К ряду крупных неудач за три года у марковцев прибавилась еще одна. Но должна же быть отдана им справедливость в оценке. Отбросив обстановку, малочисленность, моральное состояние вообще в этот день, в частности, в часы отхода от Джанкоя, когда марковцы прикрывали даже отход бронеавтомобилям и бронепоезду, следует помнить о грозном приказе красного командования: «Самое энергичное преследование, ни в коем случае не допуская его [противника] посадки на суда». Конница красных выполняла этот приказ с полной энергией, огромным порывом и огромным фронтом от Курмана до Джанкоя в трехчасовом бою.

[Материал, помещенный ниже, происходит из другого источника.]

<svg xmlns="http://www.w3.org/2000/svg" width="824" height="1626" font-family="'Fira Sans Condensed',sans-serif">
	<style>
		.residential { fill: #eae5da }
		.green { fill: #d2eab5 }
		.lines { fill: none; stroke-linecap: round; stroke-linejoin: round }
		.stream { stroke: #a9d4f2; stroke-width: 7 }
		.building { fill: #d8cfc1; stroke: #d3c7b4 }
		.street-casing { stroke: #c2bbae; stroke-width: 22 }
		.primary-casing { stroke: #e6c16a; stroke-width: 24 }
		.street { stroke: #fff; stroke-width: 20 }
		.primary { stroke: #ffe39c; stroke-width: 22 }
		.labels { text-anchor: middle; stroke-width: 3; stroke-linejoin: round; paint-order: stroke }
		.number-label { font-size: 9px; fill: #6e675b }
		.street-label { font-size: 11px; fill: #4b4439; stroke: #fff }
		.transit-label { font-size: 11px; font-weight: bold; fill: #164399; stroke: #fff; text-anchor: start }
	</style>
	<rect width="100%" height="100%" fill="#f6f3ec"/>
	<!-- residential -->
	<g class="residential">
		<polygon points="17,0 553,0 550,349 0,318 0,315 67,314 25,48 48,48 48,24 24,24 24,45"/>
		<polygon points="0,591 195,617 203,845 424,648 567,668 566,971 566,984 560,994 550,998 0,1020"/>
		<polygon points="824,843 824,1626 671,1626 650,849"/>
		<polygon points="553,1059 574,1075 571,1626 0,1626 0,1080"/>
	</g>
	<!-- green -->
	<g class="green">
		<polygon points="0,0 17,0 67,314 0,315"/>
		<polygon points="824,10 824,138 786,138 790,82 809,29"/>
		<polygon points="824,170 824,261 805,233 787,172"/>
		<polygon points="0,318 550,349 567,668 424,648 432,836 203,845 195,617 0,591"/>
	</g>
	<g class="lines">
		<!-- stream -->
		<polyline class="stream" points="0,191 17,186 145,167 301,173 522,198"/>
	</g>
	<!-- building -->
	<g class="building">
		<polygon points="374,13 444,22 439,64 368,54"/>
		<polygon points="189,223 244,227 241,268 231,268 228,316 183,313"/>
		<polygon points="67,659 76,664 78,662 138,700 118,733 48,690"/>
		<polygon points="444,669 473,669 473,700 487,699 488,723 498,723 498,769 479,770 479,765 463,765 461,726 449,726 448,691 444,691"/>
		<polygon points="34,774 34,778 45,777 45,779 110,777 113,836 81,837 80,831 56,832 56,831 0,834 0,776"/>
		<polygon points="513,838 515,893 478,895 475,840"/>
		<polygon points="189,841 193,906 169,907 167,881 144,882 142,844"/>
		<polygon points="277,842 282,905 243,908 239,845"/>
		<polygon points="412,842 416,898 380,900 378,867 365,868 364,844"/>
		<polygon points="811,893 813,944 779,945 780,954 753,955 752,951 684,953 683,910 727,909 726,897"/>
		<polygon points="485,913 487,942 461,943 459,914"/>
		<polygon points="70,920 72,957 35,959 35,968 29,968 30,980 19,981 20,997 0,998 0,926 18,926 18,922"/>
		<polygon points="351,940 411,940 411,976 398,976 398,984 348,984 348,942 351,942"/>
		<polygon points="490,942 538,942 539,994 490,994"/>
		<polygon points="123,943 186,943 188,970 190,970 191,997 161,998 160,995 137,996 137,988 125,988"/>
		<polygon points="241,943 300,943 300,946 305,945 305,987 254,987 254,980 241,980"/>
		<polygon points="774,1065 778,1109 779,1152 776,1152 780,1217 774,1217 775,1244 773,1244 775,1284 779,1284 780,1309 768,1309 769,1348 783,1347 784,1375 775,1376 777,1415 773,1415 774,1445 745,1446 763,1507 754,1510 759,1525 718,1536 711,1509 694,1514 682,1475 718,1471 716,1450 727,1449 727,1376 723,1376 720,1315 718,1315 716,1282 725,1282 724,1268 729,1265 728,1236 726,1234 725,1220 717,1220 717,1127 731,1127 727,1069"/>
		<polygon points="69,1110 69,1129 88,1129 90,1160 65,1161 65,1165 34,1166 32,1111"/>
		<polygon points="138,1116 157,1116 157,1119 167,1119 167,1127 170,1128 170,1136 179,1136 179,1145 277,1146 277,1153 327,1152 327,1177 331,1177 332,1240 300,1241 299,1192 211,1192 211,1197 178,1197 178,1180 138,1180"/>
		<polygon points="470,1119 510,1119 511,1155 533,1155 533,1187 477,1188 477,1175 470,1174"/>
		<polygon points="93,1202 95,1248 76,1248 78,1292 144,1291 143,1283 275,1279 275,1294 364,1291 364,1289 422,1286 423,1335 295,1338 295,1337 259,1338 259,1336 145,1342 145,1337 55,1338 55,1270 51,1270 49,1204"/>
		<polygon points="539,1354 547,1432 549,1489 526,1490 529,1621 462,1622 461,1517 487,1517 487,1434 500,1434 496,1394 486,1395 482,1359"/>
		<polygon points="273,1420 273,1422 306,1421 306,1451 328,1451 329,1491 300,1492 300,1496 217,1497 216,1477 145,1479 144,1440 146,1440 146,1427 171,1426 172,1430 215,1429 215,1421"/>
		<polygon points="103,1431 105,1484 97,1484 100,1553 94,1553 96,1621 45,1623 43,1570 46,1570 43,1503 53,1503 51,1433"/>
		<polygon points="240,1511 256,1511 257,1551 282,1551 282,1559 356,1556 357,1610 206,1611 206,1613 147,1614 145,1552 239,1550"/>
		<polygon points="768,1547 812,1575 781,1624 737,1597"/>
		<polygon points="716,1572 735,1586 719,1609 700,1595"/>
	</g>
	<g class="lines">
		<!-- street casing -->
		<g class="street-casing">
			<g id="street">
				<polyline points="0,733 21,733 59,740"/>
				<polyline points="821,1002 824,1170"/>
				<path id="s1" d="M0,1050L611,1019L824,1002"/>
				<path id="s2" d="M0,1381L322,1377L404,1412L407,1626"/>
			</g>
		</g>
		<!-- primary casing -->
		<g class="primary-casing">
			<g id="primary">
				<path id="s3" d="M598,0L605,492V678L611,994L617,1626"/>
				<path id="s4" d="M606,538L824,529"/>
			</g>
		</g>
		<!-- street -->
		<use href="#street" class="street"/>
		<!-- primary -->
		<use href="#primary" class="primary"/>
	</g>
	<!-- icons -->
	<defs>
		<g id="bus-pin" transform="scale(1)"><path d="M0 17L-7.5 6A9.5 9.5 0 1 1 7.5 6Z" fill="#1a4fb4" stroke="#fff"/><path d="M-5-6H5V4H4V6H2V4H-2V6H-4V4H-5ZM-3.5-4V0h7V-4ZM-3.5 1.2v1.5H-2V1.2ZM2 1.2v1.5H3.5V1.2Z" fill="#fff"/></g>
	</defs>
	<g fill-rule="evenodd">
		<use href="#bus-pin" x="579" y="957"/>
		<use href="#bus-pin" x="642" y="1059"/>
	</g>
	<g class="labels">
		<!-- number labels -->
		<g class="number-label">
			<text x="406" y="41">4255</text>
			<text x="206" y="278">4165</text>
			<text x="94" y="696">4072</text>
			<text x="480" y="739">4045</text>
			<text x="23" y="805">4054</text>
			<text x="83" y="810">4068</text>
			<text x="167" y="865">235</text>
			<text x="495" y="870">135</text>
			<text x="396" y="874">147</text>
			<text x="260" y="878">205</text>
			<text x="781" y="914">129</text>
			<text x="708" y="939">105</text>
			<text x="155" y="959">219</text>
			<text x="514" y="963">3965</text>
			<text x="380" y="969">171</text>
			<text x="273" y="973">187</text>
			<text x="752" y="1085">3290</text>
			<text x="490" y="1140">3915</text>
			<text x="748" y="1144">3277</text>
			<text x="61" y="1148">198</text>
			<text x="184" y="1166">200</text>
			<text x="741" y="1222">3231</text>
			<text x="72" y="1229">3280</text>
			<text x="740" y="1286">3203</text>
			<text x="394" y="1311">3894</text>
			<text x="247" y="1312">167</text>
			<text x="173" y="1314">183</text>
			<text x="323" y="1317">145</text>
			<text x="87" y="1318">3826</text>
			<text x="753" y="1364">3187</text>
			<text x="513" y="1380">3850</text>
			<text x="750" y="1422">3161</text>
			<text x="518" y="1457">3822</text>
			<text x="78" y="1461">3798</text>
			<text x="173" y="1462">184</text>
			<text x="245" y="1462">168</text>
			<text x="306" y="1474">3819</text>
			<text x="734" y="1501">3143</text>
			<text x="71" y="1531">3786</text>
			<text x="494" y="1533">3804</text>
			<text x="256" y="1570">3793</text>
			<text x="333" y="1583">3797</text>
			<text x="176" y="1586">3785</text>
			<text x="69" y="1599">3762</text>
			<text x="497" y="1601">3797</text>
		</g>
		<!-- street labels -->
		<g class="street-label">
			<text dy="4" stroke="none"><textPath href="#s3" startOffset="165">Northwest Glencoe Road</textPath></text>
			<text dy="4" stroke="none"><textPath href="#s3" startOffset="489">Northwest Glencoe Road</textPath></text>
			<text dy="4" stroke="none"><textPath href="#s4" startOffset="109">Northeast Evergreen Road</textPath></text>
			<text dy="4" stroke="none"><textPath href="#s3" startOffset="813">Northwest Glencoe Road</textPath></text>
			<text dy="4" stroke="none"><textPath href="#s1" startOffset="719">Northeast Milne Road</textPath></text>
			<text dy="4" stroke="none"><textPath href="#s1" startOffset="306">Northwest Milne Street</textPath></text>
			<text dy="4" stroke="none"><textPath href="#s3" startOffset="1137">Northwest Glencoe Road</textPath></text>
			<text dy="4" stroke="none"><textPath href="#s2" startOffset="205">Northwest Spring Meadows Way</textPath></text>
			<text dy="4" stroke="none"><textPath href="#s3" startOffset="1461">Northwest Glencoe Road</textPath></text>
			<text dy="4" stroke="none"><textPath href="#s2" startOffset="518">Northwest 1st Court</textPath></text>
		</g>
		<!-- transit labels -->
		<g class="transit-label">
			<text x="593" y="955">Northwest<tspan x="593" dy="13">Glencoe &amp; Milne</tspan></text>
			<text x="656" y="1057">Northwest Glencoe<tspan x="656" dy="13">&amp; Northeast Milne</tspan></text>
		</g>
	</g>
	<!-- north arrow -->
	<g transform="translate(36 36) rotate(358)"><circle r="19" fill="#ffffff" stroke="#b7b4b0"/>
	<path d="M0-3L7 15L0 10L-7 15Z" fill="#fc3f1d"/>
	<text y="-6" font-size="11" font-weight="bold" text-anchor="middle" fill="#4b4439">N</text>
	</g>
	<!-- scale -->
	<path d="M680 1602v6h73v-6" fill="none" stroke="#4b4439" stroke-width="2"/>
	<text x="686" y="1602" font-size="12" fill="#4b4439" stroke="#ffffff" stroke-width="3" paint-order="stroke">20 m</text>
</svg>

С другой стороны, генерал Врангель в своем приказе обещал: «Армия прикроет посадку». На главном направлении эта тягчайшая задача выпала на долю Марковской бригады и Гвардейского батальона, и они помешали стремительному преследованию: красная кавалерия была вынуждена остановить прямое движение на Симферополь, стянуть свои части к станции Курман-Кемельчи, вступить в бой, нести потери.
Но что сталось с марковцами в этом бою? Часть их погибла под ударами шашек, другие выбрались, но были и те, для которых ад боя продолжался — это попавшие в плен.
— Где офицеры? — кричали красные, мечась среди нас. Кого-то рубили. Зарубили одного солдата, который не указал офицеров.
— Строиться! Бегом!
Мы быстро сжались толпой и почти бежали в направлении на Джанкой. Нас собралось до 150 человек. Кавалеристы осыпали нас бранью, размахивали над нашими головами саблями. В нашей группе я заметил человек 6–7 офицеров, но наши солдаты, бывшие красноармейцы, не выдали никого из нас, а внешностью мы ведь ничем не отличались от солдат. Я видел другие группы наших пленных меньшей численности, которых гнали на станцию Курман.